The pool of vendors on the General Services Administration’s $50 billion replacement telecommunications infrastructure contract has shrunk from 10 to nine.

The agency announced last week that Level 3 Communications has been removed from the Enterprise Infrastructure Services contract after the company was acquired by CenturyLink—another contract holder—one year ago. As Level 3 was subsumed by CenturyLink, the company chose to keep only one spot on the EIS contract.

After nearly 11 months of talks, the parties decided to remove Level 3 from the contract and largely replace the current CenturyLink contract with the proposal from Level 3, with some CenturyLink capabilities added on, David Young, senior vice president of CenturyLink’s strategic government group, told Nextgov. The original CenturyLink contract has been canceled and the new offering—using the Level 3 contract as a base—has been renamed as the new CenturyLink contract.

Young said the company and GSA have been in discussions since November on how best to move forward.

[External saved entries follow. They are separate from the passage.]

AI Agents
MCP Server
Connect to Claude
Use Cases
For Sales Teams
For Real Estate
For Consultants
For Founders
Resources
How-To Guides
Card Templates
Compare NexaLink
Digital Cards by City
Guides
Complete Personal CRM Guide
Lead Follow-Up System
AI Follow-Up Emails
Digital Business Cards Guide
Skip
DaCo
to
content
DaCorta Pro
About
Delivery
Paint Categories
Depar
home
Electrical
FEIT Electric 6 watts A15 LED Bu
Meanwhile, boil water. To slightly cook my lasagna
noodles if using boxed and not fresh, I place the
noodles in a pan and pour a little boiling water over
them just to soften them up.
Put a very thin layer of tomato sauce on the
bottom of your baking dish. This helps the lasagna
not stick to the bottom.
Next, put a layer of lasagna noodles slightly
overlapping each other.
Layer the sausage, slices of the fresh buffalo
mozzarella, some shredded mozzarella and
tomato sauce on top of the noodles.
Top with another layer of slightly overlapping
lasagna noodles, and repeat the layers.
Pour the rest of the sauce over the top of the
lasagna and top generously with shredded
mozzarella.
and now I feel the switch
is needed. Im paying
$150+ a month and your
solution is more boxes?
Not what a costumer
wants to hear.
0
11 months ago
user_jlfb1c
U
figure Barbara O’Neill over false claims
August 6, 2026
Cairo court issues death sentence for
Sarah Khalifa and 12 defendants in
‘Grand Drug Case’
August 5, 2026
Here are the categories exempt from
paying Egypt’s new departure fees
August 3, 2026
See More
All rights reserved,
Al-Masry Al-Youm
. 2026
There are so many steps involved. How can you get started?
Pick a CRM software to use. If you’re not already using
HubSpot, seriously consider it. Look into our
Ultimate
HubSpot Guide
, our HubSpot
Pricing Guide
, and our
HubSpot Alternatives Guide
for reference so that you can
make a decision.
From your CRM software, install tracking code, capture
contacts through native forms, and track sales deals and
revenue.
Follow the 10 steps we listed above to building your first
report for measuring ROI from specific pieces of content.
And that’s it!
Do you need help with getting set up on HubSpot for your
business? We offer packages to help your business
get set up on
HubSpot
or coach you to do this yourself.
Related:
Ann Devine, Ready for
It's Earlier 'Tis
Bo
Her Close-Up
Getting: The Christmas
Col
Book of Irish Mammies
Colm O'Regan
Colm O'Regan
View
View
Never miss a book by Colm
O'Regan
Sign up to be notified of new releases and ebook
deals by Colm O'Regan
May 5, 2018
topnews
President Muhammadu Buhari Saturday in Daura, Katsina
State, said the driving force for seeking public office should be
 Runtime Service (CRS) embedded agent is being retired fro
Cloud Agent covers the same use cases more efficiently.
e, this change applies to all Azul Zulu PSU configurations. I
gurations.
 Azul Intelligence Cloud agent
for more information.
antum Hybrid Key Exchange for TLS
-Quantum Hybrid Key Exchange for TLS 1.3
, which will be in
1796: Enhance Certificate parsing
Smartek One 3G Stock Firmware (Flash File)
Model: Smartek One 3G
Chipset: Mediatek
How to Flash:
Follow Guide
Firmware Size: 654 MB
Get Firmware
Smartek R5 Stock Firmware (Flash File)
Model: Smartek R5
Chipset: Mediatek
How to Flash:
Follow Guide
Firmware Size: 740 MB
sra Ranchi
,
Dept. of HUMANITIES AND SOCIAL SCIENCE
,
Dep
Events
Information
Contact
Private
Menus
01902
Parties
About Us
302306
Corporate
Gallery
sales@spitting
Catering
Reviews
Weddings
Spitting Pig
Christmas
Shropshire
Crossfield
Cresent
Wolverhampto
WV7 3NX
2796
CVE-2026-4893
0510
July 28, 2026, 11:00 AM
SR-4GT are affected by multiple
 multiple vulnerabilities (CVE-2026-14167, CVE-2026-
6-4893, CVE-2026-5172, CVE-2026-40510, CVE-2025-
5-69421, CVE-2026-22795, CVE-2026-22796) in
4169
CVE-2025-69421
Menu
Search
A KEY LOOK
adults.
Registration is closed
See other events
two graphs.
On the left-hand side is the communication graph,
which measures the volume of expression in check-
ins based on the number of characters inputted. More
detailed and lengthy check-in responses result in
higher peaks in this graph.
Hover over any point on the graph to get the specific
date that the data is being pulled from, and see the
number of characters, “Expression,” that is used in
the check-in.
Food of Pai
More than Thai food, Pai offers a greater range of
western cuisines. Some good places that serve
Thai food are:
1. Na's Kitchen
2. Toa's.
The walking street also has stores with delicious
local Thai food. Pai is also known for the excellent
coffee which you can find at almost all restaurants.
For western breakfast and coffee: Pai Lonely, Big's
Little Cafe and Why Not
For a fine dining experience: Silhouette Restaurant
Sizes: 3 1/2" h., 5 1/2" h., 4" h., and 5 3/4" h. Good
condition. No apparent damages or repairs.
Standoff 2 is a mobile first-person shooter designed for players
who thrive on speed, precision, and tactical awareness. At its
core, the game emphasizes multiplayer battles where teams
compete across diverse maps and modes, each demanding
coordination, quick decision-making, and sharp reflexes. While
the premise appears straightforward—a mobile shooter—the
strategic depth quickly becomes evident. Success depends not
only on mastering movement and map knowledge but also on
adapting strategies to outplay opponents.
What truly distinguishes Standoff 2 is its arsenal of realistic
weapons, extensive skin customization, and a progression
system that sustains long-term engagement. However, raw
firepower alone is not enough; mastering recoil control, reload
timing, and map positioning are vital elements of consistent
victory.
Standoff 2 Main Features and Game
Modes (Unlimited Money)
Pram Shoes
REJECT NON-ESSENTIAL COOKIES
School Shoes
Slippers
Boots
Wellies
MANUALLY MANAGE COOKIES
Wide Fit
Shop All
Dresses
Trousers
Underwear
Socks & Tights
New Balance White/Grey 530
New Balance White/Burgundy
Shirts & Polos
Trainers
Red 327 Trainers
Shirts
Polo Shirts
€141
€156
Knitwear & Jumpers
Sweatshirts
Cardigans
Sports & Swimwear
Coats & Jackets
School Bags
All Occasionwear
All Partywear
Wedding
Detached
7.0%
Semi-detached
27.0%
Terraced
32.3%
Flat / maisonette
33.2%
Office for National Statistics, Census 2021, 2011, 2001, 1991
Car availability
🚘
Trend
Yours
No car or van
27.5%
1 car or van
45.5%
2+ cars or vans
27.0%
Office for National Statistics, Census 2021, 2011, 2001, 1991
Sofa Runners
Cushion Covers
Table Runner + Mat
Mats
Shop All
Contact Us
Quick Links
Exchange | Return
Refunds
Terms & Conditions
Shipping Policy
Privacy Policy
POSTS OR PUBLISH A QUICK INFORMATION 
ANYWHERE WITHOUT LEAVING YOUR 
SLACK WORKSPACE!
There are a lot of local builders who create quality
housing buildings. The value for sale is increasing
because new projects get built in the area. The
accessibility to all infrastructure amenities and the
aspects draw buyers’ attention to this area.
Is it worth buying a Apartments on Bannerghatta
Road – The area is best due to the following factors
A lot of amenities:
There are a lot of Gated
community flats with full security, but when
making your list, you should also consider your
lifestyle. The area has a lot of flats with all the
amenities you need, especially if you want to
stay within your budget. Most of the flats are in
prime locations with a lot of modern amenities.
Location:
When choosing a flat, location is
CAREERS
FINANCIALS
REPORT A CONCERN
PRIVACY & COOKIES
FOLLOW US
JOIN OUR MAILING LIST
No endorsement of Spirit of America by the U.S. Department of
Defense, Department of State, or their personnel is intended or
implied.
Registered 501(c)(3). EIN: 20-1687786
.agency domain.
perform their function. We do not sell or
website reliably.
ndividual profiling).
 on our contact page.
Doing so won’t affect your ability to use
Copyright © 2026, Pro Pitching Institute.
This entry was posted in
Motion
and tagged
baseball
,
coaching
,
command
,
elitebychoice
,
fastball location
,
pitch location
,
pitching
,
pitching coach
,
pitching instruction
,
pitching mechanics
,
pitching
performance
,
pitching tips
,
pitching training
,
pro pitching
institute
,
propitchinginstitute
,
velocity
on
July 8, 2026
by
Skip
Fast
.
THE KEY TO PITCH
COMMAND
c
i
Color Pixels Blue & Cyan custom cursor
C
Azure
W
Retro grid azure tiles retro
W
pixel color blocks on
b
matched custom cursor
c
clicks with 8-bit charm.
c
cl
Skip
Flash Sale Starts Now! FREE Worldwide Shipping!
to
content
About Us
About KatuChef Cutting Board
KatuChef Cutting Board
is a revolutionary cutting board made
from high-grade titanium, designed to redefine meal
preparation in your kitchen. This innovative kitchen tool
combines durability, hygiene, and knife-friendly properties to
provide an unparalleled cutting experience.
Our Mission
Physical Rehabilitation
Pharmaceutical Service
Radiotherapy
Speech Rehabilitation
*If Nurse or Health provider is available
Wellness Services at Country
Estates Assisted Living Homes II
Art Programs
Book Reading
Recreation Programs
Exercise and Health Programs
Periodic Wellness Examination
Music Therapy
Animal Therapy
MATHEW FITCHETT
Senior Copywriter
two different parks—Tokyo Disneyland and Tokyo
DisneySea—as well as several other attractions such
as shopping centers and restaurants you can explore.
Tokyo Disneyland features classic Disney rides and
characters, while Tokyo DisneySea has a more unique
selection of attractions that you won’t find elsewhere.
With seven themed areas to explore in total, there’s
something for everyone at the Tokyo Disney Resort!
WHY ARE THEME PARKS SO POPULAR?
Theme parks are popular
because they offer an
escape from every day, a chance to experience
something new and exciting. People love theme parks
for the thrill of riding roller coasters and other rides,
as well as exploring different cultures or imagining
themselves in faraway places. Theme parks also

Internally, CenturyLink and Level 3 officials looked at how their proposals lined up and determined that Level 3’s contract had more to offer.

He said the company analyzed the products and contracts for both units and found Level 3 was offering newer technologies and had a larger customer base. When the go-forward products were part of the original CenturyLink contract, those were wrapped into the new, combined offering.

As for the name change: “Level 3 still exists” as a subsidiary of CenturyLink, Young said, “but it’s not designed to operate as a public company,” forcing the change from “Level 3” to “CenturyLink” despite being based on the former’s bid proposal.

While companies have been awarded spots on the EIS contract vehicle, agencies have yet to award task orders against the contract. Agencies have been working on plans to transition from the current Networx contract to EIS, which they will then put to the EIS vendors to bid on. Since there have yet to be any task order awards, the changes will not affect any current contracts, GSA said in a notice on its Interact site.

GSA officials also noted the change will not affect contracts other than EIS, including Networx and the Washington Interagency Telecommunications System, or WITS-3, telecom vehicle.